To put it in some perspective: a little over a decade ago, a CPU clocked at a couple of hundred MHz was wicked fast. Memory clocked at tens of MHz was good. And a 7200 RPM drive with 11 ms seek times was really fast.

My skunkworks box has a CPU clocked an order of magnitude higher than my decade-old high-end CPU. The memory is an even bigger gap. The vastly improved caches on modern CPUs, the multiple data-fetch per cycle capability of modern RAM, wider data paths, these all make this skunkworks system almost magically more grunty that any server I’d have bought back then.
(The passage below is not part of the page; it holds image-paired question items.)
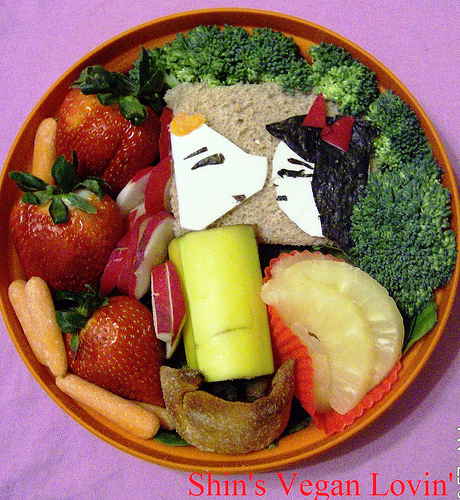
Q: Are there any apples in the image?
A: Yes, there is an apple.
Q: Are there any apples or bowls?
A: Yes, there is an apple.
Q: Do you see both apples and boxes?
A: No, there is an apple but no boxes.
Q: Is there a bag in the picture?
A: No, there are no bags.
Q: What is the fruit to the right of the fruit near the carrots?
A: The fruit is an apple.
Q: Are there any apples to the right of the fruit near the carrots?
A: Yes, there is an apple to the right of the fruit.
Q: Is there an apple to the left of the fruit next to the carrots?
A: No, the apple is to the right of the fruit.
The disks are the same speed. The seek times are maybe 10-20% better. In a decade. Order of magnitude (or more) for commodity RAM and CPUs, nothing for disks. It’s like I’m building databases in 1999.

(Arguably it’s actually worse to do DBA work, even half-arse DBA work like I’m doing; back in the day if I needed 120 GB for data it’s be spread over 10 or 20 spindles, not 3. Assuming I could find them.)
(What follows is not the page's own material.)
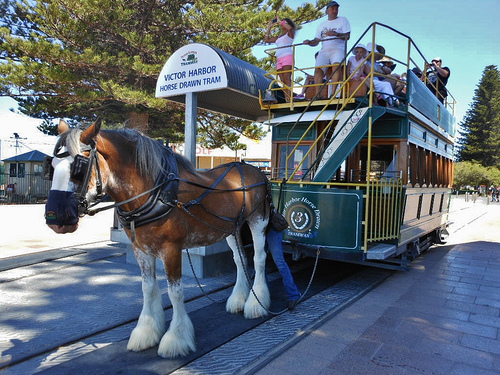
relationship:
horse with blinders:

What’s interesting is the beautiful “off a cliff” performance degradation this database has exhbited. It’s the classic tipping point behaviour. A million rows performs much like a 100,000 rows. Ten million rows gets a little hinky for queries without tuning the indicies and the Postgresql config a little more carefully. More indices don’t help import performance, of course, but overall it’s still OK.
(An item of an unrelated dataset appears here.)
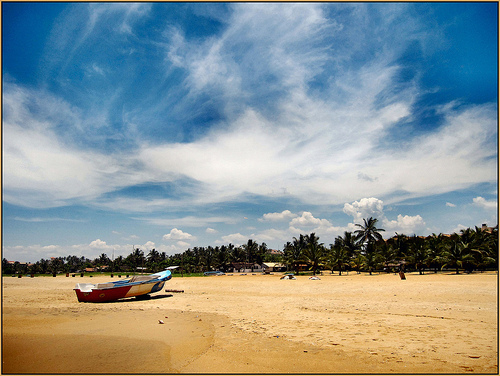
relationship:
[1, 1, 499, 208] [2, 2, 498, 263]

Twenty million rows? You’re fucked. Queries take forever, better indicies don’t really help. That’s OK, though, because there’s practically no way to run any new data in, anyway. Fiddle with all the memory parameters you want, son, you ain’t goin’ nowhere. You’ve hit the wall of 100 - 120 disk transactions per spindle per second, and that’s all you’re getting forever and ever amen, or until you shell out for battery-backed caching disk controllers, or a SAN with gobs of same, or SSDs.

So I have, with a little reluctance, embraced partitioning a couple of the bigger tables; monthly for the tables that takes down to a million rows a month, weekly for the ones that still have 20 - 25 million rows a table. Partitioning in Postgresql is really useful in this regard; it puts a catastrophically unusable system back into contention. Unfortunately, unlike (say) Oracle partitioning, it’s not very automatic, which is why I’ve avoided it in the past: I’m not a real DBA, I don’t have a toolkit of scripts to auto-extend my partitioning schemes and triggers and whatnot, so I have to do all that irritating shit from scratch.

But still: on balance, I sing the praises of partitions. Without them I’d be dead in the water.

(I suppose I could go get one of those trendy NoSQL databases, but most of them seem to work around the problem of slow disk by just throwing away ACID compliance; I can pipe data to /dev/null all by myself, thanks all the same.)